**YOUR TASKS**
1 > Render this sentence from the article on Germany's Christmas markets into German: "One in five of these visitors travels at least 30 miles, and one in 50 comes from another country."
2 > Write the next part of the article on Germany's Christmas markets, picking up after its final sentence.

**TEXT BLOCK**
****************************************

Germany sexes up Christmas markets by flooding stall with naked strippers and festive sex toys

Germany sexes up Christmas markets by flooding stall with naked strippers and festive sex toys

Women wearing skimpy Santa themed outfits can are out in force for the annual Santa Pauli market.

On the infamous Reeperbahn, in the centre of the city vendors sell pastries, tatty jewellery and Feuerzangenbowle, or mulled wine spiked with a rum-soaked chunk of sugar loaf.

But just through a tunnel that is set aside for the over-18s is a tent where strippers remove scanty festive costumes to a pulsing soundtrack and customers can even buy a range of Christmassy sex toys.

The market starts every year in the end of November till the end of December and it is free to get in.

The “mile of sin” features live music, angels in a strip tent and little things for the ones you love to love.

The drinks on the Winterdeck are called "Bordsteinschwalbe" (Hamburg slang for prostitute) or "Nussknacker" (nutcracker) but you can even create your own mulled wine in Santas mulled wine pharmacy.

At least 85 million people slightly more than the population of Germany now visit about 3,000 Weihnachtsmärkte across the nation each year, up from 50 million at the turn of the millennium.

One in five of these visitors travels at least 30 miles, and one in 50 comes from another country.


The number of markets has doubled in the past seven years, according to the German Carnival Association (GCA), leading to intense competition in the multibillion-euro industry that employs 190,000 people.

****************************************

**SUPPLIED DATA**
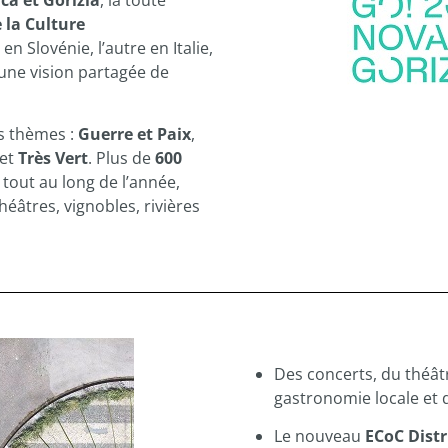
ca et Gorizia
, la toute
 la Culture
e en Slovénie, l’autre en Italie,
t une vision partagée de
s thèmes :
Guerre et Paix
,
et
Très Vert
. Plus de
600
 tout au long de l’année,
théâtres, vignobles, rivières
Des concerts, du théât
gastronomie locale et d
Le nouveau
ECoC Distr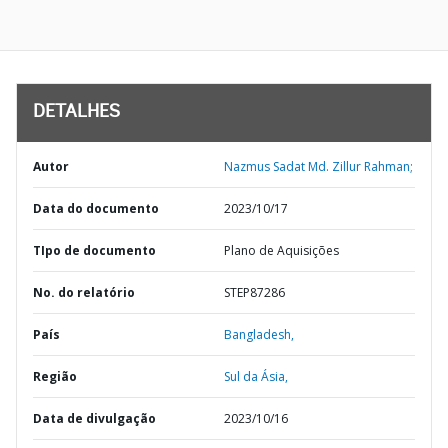
DETALHES
Autor
Nazmus Sadat Md. Zillur Rahman;
Data do documento
2023/10/17
TIpo de documento
Plano de Aquisições
No. do relatório
STEP87286
País
Bangladesh,
Região
Sul da Ásia,
Data de divulgação
2023/10/16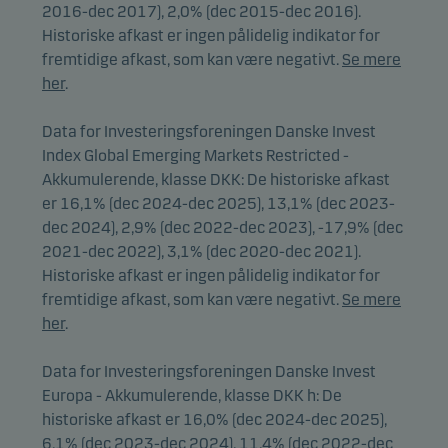
2016-dec 2017), 2,0% (dec 2015-dec 2016).
Historiske afkast er ingen pålidelig indikator for
fremtidige afkast, som kan være negativt.
Se mere
her
.
Data for Investeringsforeningen Danske Invest
Index Global Emerging Markets Restricted -
Akkumulerende, klasse DKK: De historiske afkast
er 16,1% (dec 2024-dec 2025), 13,1% (dec 2023-
dec 2024), 2,9% (dec 2022-dec 2023), -17,9% (dec
2021-dec 2022), 3,1% (dec 2020-dec 2021).
Historiske afkast er ingen pålidelig indikator for
fremtidige afkast, som kan være negativt.
Se mere
her
.
Data for Investeringsforeningen Danske Invest
Europa - Akkumulerende, klasse DKK h: De
historiske afkast er 16,0% (dec 2024-dec 2025),
6,1% (dec 2023-dec 2024), 11,4% (dec 2022-dec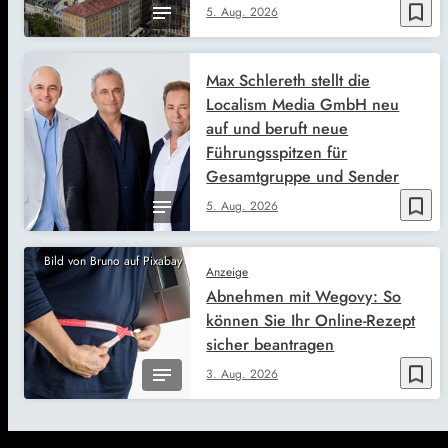
bookmark_border
5. Aug. 2026
Max Schlereth stellt die
Localism Media GmbH neu
auf und beruft neue
Führungsspitzen für
Gesamtgruppe und Sender
bookmark_border
5. Aug. 2026
Bild von Bruno auf Pixabay
Anzeige
Abnehmen mit Wegovy: So
können Sie Ihr Online-Rezept
sicher beantragen
bookmark_border
3. Aug. 2026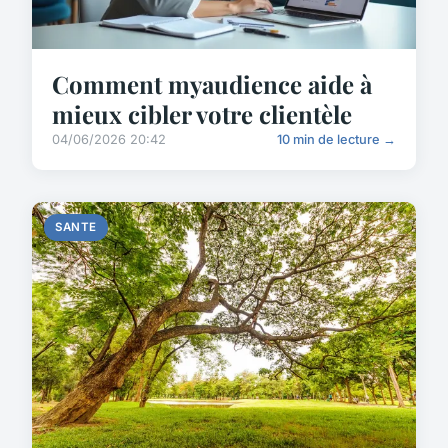
Comment myaudience aide à
mieux cibler votre clientèle
04/06/2026 20:42
10 min de lecture →
SANTE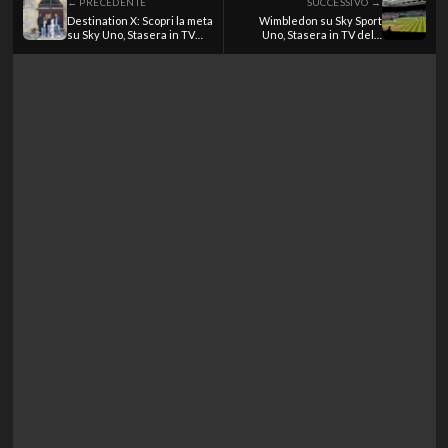
← PRECEDENTE
SUCCESSIVO →
Destination X: Scopri la meta
Wimbledon su Sky Sport
su Sky Uno, Stasera in TV
Uno, Stasera in TV del 9
del 9 luglio 2026
luglio 2026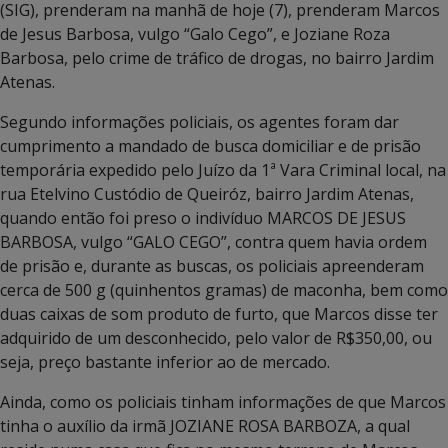
(SIG), prenderam na manhã de hoje (7), prenderam Marcos
de Jesus Barbosa, vulgo “Galo Cego”, e Joziane Roza
Barbosa, pelo crime de tráfico de drogas, no bairro Jardim
Atenas.
Segundo informações policiais, os agentes foram dar
cumprimento a mandado de busca domiciliar e de prisão
temporária expedido pelo Juízo da 1ª Vara Criminal local, na
rua Etelvino Custódio de Queiróz, bairro Jardim Atenas,
quando então foi preso o indivíduo MARCOS DE JESUS
BARBOSA, vulgo “GALO CEGO”, contra quem havia ordem
de prisão e, durante as buscas, os policiais apreenderam
cerca de 500 g (quinhentos gramas) de maconha, bem como
duas caixas de som produto de furto, que Marcos disse ter
adquirido de um desconhecido, pelo valor de R$350,00, ou
seja, preço bastante inferior ao de mercado.
Ainda, como os policiais tinham informações de que Marcos
tinha o auxílio da irmã JOZIANE ROSA BARBOZA, a qual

****************************************

**TASK-BY-TASK ANSWERS**
1 > Jeder fünfte dieser Besucher reist mindestens 30 Meilen an, und jeder fünfzigste kommt aus einem anderen Land.

2 >
Some of Berlin's markets, which numbered more than 110 at the last count, have an even more modern flavour.






At one end of the spectrum, the medieval-themed markets in Spandau and Friedrichshain remain popular.

At the other, the Green Market, in the building at the heart of the capital that used to house the Weimar republic's mint, was founded four years ago as Berlin's first "100 per cent vegan" Christmas festival.

Stall holders there sell chocolate confections alongside vegan cheese and cosmetics not tested on animals.

The gluten-free Christmas market in the Black Forest town of Sasbachwalden, which takes place over the first weekend in December, has drawn about 5,000 visitors a year since 2015.

Frank Hakelberg, head of the GCA, said: "Towns have recognised that Christmas markets are important for social togetherness, and also for their tourism and retail.

"In the age of Amazon and co, retailers also increasingly recognise that people don't go into the city centres so much. The Christmas markets are an incentive."